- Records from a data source
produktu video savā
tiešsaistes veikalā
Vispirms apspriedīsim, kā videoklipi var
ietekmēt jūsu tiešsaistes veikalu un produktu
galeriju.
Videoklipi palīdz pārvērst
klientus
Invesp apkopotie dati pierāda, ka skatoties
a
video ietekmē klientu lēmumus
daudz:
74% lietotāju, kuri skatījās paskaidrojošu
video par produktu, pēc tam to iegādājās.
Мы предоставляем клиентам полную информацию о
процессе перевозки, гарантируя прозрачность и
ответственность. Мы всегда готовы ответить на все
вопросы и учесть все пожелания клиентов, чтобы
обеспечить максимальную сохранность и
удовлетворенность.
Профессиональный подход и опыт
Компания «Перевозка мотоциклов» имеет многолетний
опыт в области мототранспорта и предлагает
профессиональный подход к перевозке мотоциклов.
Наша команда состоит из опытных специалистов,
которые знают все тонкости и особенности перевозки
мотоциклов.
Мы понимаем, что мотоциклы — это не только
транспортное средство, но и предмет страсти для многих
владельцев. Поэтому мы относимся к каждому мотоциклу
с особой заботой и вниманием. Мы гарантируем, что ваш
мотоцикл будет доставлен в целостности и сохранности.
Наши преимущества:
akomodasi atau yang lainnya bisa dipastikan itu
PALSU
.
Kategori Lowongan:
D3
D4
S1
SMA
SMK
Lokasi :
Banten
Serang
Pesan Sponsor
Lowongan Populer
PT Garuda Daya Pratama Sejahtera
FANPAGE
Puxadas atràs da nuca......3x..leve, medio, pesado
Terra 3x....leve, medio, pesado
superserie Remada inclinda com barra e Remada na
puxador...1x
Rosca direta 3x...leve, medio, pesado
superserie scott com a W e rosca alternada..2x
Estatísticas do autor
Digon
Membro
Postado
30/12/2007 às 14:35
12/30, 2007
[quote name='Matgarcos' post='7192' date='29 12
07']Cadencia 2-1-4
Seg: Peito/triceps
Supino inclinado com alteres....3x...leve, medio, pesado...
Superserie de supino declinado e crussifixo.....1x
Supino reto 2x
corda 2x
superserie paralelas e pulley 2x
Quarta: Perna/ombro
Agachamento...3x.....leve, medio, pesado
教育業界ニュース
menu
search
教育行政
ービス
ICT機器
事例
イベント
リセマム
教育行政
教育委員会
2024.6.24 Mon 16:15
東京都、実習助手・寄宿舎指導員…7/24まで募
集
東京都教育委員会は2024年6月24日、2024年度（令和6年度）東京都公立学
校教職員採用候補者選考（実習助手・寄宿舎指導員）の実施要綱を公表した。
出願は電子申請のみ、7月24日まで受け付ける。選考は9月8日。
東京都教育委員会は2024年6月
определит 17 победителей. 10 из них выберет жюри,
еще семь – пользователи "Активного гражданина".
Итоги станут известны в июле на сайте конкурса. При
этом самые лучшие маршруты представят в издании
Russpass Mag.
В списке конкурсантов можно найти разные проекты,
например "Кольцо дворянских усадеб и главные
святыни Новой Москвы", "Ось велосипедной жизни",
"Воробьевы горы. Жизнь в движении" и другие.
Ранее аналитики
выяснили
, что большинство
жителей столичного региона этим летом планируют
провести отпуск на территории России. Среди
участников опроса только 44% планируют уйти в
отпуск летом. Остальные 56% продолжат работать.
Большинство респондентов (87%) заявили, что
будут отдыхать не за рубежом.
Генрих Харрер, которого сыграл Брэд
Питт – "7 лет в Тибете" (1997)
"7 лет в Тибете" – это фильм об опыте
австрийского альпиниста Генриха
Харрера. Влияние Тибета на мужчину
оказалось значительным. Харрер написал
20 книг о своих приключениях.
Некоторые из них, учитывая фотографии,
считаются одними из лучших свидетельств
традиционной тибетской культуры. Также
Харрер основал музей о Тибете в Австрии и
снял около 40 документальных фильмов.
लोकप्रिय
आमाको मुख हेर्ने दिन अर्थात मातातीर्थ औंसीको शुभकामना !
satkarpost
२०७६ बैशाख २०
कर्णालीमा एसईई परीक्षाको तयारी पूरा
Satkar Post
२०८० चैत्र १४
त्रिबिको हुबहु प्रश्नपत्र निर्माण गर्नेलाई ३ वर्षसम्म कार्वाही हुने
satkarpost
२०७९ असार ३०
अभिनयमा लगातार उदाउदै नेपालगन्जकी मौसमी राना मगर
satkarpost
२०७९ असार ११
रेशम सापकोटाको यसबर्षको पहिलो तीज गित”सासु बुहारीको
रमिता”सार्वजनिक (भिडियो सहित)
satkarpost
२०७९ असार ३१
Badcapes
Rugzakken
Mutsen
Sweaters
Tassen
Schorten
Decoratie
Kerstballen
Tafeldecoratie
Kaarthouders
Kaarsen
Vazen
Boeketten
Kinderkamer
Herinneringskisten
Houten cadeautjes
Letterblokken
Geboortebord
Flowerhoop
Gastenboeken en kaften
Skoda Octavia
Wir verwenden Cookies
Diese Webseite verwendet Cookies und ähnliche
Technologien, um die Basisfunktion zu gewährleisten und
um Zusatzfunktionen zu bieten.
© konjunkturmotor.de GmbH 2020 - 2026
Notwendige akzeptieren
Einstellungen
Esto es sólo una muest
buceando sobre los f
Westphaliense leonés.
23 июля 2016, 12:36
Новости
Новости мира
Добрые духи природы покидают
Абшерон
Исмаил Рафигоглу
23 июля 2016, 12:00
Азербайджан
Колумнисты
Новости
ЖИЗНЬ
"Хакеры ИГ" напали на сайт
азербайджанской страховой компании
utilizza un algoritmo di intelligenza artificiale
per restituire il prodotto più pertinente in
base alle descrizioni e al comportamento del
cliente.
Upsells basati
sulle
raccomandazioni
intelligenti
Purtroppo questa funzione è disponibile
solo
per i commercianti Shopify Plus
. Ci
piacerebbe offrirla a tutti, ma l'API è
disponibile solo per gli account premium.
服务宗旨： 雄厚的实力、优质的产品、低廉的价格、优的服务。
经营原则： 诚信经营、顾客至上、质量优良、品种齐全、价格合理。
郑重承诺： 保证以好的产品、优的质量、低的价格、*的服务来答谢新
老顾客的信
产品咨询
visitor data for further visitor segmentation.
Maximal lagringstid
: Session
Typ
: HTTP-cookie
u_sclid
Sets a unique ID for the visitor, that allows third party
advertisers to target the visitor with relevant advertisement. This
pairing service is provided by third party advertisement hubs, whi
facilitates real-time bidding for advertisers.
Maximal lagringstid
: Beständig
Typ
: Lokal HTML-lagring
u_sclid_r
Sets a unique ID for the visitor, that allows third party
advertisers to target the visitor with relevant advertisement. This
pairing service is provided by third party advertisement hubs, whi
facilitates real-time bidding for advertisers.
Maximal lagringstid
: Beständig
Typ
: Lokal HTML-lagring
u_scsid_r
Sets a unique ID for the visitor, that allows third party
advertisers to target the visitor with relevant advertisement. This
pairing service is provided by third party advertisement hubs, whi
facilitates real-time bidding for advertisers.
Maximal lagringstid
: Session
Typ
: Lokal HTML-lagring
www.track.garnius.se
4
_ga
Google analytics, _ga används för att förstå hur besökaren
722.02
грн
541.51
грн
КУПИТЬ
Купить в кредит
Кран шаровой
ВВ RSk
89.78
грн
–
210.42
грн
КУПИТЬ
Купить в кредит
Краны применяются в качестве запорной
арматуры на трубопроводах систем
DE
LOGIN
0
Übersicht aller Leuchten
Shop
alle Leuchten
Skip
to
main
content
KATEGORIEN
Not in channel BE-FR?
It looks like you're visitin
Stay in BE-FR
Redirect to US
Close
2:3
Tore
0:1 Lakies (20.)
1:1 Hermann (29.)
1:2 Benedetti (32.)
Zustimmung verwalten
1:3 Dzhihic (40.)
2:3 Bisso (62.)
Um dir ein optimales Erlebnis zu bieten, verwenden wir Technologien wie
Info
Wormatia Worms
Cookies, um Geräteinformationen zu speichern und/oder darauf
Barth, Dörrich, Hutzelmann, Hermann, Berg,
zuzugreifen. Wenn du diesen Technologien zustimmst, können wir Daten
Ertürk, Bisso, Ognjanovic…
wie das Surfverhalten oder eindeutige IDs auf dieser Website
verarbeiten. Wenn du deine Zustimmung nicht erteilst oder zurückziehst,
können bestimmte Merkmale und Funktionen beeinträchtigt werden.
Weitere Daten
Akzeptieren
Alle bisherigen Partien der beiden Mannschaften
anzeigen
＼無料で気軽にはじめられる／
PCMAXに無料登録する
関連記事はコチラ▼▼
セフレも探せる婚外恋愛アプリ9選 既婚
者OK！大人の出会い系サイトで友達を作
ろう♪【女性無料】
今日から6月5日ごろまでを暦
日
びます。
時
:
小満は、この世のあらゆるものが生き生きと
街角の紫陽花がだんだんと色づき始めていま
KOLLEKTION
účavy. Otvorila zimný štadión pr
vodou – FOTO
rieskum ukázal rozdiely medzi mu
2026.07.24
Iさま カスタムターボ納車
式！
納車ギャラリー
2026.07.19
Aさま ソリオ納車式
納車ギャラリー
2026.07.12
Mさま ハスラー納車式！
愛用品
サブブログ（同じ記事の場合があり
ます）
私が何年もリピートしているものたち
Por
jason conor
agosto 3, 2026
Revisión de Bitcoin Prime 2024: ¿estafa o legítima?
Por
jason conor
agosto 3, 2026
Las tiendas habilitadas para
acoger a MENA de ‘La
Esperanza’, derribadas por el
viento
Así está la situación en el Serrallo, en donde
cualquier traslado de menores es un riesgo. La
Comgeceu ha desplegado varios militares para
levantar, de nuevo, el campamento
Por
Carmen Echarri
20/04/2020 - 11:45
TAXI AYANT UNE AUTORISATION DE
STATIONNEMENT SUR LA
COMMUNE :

- REQUIREMENT
Take each line above that holds the string "disponibile" and copy it.

- EXPECTED ANSWER
Purtroppo questa funzione è disponibile
disponibile solo per gli account premium.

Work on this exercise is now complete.